In a study (1974) investigating acute oral toxicity potential, FAT 20042/A was administered to groups of rats (each consisting of 5 males and 5 females) by oral gavage, at doses of 3170, 4640, 6000 and 7750 mg/kg. The treated animals were observed for mortality and clinical signs over 14 days post administration of the test substance and subjected to gross necropsy after the completion of observation period. No mortality was observed. Within 2 hours after treatment the rats in all dosage groups showed sedation, dyspnoea, exophthalmus, curved position and ruffled fur. These symptoms became more accentuated as the dose was increased. The surviving animals had recovered within 6 to 8 days. No substance related gross organ changes were seen. Based on the findings of the study, LD50 of FAT 20042/A in rats of both sexes, observed over a period of 15 days, was estimated to be 5514 mg/kg bw.

Inhalation:

The acute inhalation toxicity of FAT 20042/B was investigated in a study conducted according to the method of Sachsse et al. (1973, 1976). In this study, groups of young adult rats (each consisting of 10 males and 10 females) were exposed to test concentrations of 0, 877 and 1353 mg/m3. 4 hour inhalation exposure was given to the rats through tubes positioned radially around the exposure chamber such that snout and nostrils of the animals only got exposed. Mortality, clinical signs and body weight changes were monitored throughout an observation period of 14 days and the surviving animals were subjected to the gross necropsy after the completion of observation period. Particle size distribution analysis of the chamber airborne particles showed that approximately 40 % were smaller than 7 µm in diameter. No mortality observed throughout the study. Dyspnoea, exophthalmos, ruffled fur and curved body position were observed at both doses. The animals exposed to the test material recovered within 4 days. The control rats failed to show any symptoms during the exposure and observation period. No significant change was seen with body weight and body weight gains of the exposed animals. Partially congested organs were observed at gross necropsy. based on the findings of the study, the LC50 for FAT 20042/B was estimated to be >1353 mg/m3.

Dermal:

Currently no study to assess acute dermal toxicity of Acid Red 195 is available.
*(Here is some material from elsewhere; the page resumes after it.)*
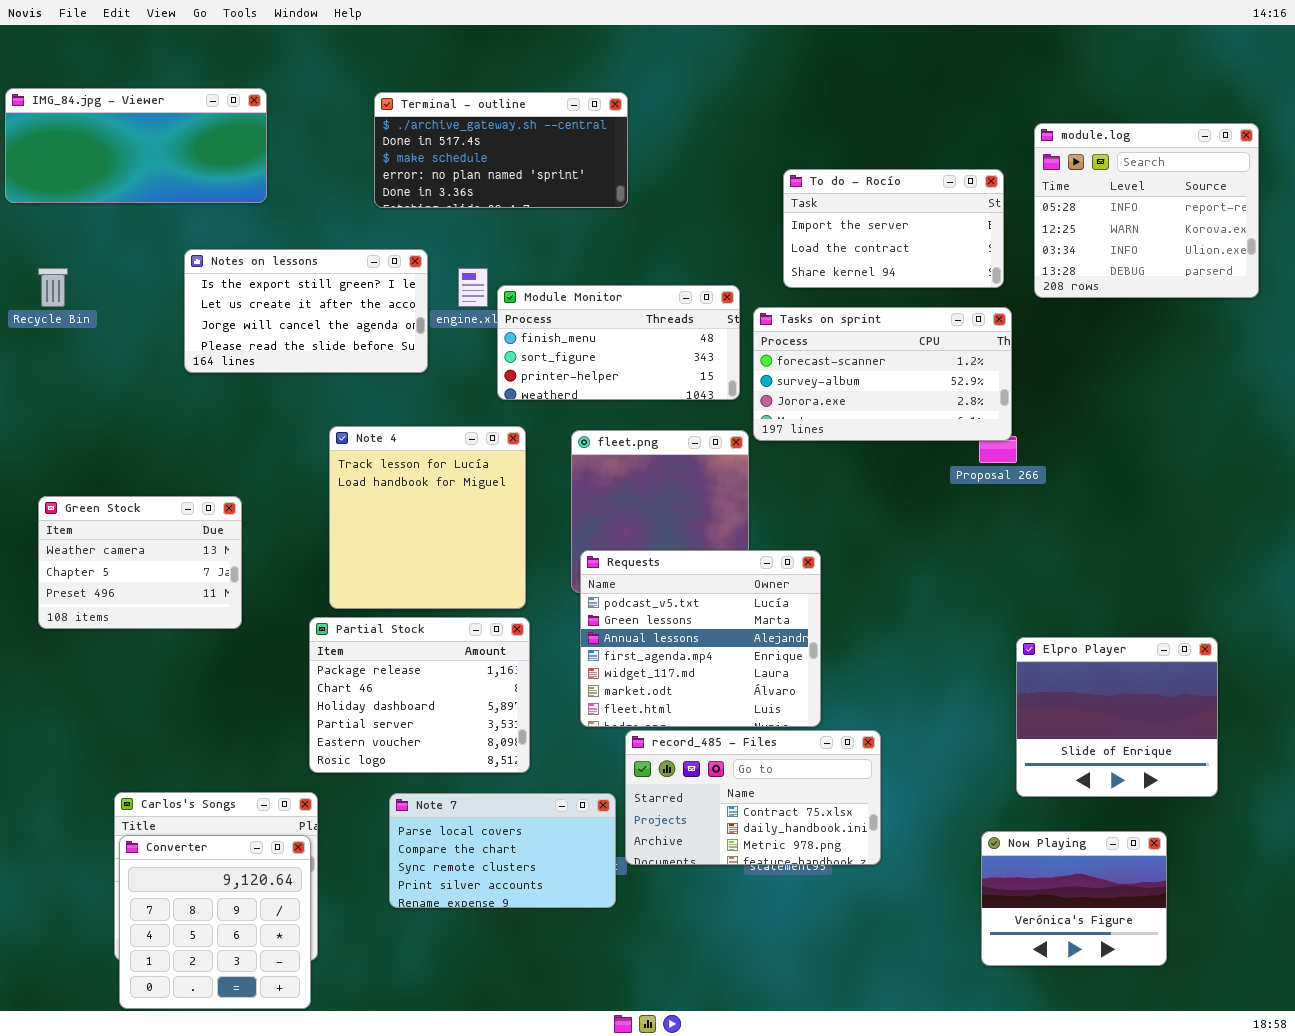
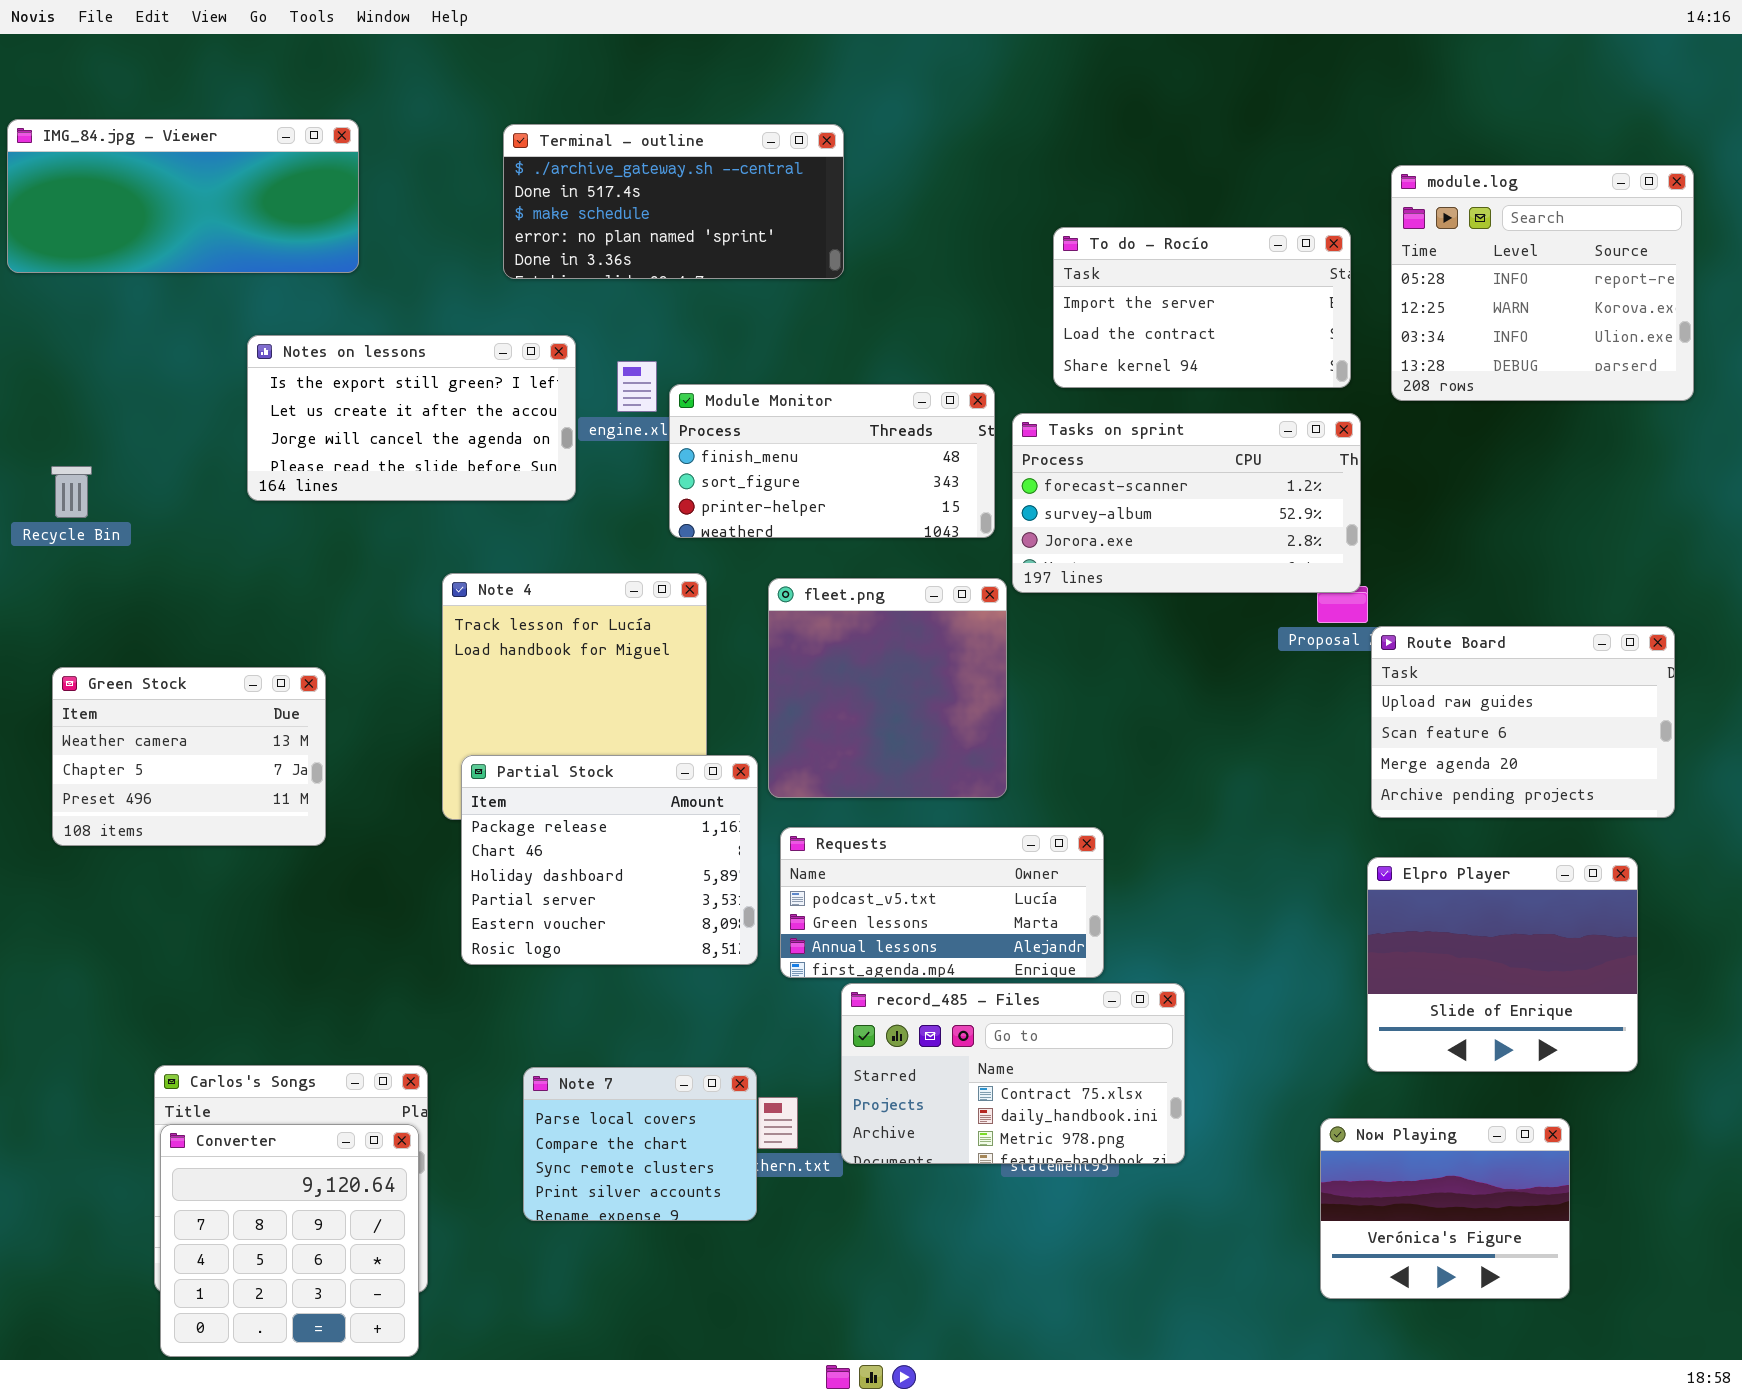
Recycle Bin: [38,268,68,307] -> [51,466,92,518], moved
Route Board: none -> [1371,626,1675,818], opened
Requests: [580,550,821,727] -> [780,827,1104,978], resized
Partial Stock: [309,617,530,773] -> [461,755,758,965], moved
Note 7: [389,793,616,908] -> [523,1067,757,1221], resized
However, the molecular weight of the substance is 513.4-553.4 g/mol, which indicates substance is too large for dermal absorption. Further, high water solubility (250.8 g/L) and low partition coefficient (-3.30 at 20 °C), indicate the substance may be too hydrophilic to cross the lipid rich environment of the stratum corneum. Hence, the dermal uptake for the substance is expected to be low. Further, neither mortality nor systemic effects were observed in the acute oral toxicity studies with Acid Red 195. Owing to the high water solubility, absorption through gastro-intestinal tract through oral ingestion is considered to be the most relevant route of exposure. Since this route does not result in systemic toxicity, acute dermal exposure is considered to have negligible potential for systemic toxicity. Additionally, absence of systemic toxicity in skin irritation as well as sensitization studies, further supports the conclusion that no adverse effects are expected via the dermal route.Therefore testing by the inhalation route was considered scientifically not necessary and the intrinsic property/toxicity potential can be extrapolated from the data available from acute oral toxicity study.

Justification for classification or non-classification

Based on the available data from acute toxicity studies with FAT 20042, thetest substance does not meet the criteria for classification for acute toxicity according to the CLP (1272/2008) Regulation.